Lesson 5: Be prepared for the long haul
We are all sick of Covid and the disruption it has wrought. But the pandemic will not be over until it is over. Glib slogans such as ‘living with Covid’ and ‘riding the wave’ will not alter that reality and may breed complacency. With the opening of our borders and relaxed regulation, our only line of defence will be vaccination, which is not yet universal.
There is hope: Spanish flu began to burn out in NSW after the July 1919 peak. By the end of September hospital admissions and deaths were in single figures and by early 1920 the pandemic had faded away. If the symmetry of the two pandemics prevails, perhaps we might see the end of the Covid pandemic later this year, as some commentators predict.
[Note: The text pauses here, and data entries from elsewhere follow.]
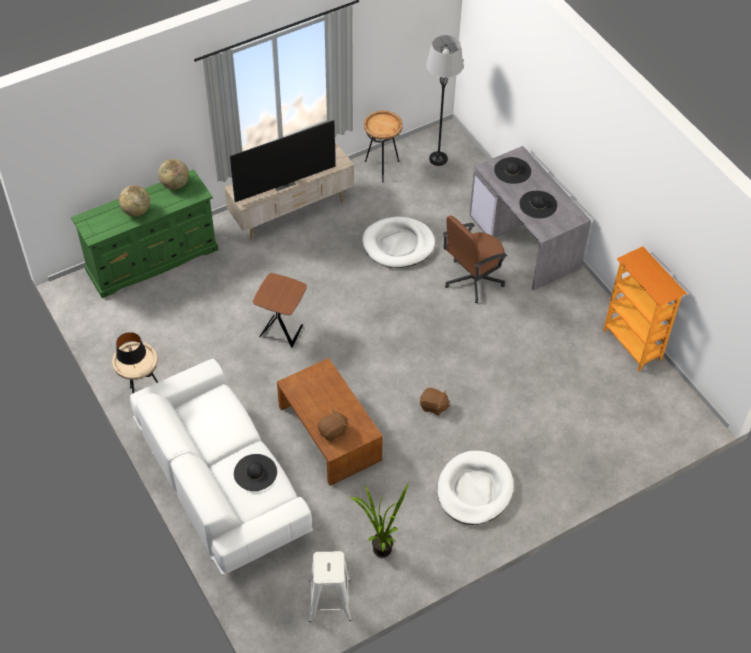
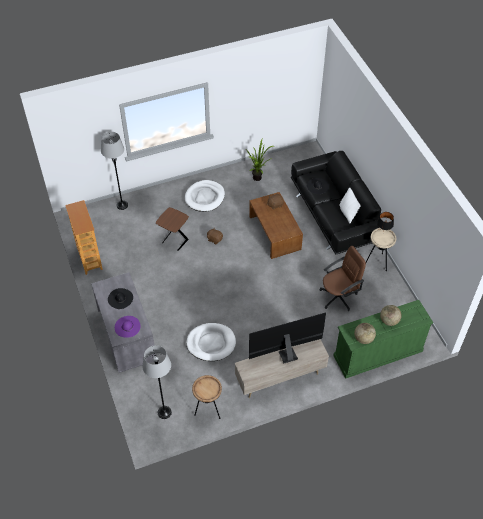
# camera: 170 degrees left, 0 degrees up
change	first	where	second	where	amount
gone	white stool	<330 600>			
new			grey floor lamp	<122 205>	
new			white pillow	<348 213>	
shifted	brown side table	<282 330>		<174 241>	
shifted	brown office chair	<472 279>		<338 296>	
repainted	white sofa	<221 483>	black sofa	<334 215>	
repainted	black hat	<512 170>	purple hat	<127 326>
But, in the meantime, governments must be prepared to reinstate strict public health measures when required and for as long as it takes until the pandemic is truly over.
As with Spanish flu, which began in the northern hemisphere about February 1918 but did not arrive on our shores until January 1919, Australia has avoided the worst of Covid-19 compared to the rest of the world by keeping its borders closed – a lesson well learnt. At less than 2500, the current death toll is small compared to the more than 12,000 who died in 1919 when the population was one-fifth the size it is today. But otherwise, as this survey indicates, for the most part we have not learnt well the lessons of the Spanish flu pandemic.